(Source records)

• • • •

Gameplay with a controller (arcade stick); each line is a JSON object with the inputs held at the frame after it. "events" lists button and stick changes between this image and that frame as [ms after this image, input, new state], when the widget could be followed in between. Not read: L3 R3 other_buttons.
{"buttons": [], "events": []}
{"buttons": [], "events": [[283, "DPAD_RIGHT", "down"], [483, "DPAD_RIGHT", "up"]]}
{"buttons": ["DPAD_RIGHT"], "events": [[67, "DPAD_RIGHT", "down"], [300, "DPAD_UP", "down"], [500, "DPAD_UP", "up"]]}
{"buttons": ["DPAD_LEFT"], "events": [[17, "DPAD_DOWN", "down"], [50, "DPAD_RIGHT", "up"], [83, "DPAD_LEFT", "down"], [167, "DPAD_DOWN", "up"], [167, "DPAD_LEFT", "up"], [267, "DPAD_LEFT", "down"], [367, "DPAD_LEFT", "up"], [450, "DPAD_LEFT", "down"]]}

• • • •

» **WORK ITEM**: Lines with "down" in the records above: copy every one of them.

» **REPLY**:
{"buttons": [], "events": [[283, "DPAD_RIGHT", "down"], [483, "DPAD_RIGHT", "up"]]}
{"buttons": ["DPAD_RIGHT"], "events": [[67, "DPAD_RIGHT", "down"], [300, "DPAD_UP", "down"], [500, "DPAD_UP", "up"]]}
{"buttons": ["DPAD_LEFT"], "events": [[17, "DPAD_DOWN", "down"], [50, "DPAD_RIGHT", "up"], [83, "DPAD_LEFT", "down"], [167, "DPAD_DOWN", "up"], [167, "DPAD_LEFT", "up"], [267, "DPAD_LEFT", "down"], [367, "DPAD_LEFT", "up"], [450, "DPAD_LEFT", "down"]]}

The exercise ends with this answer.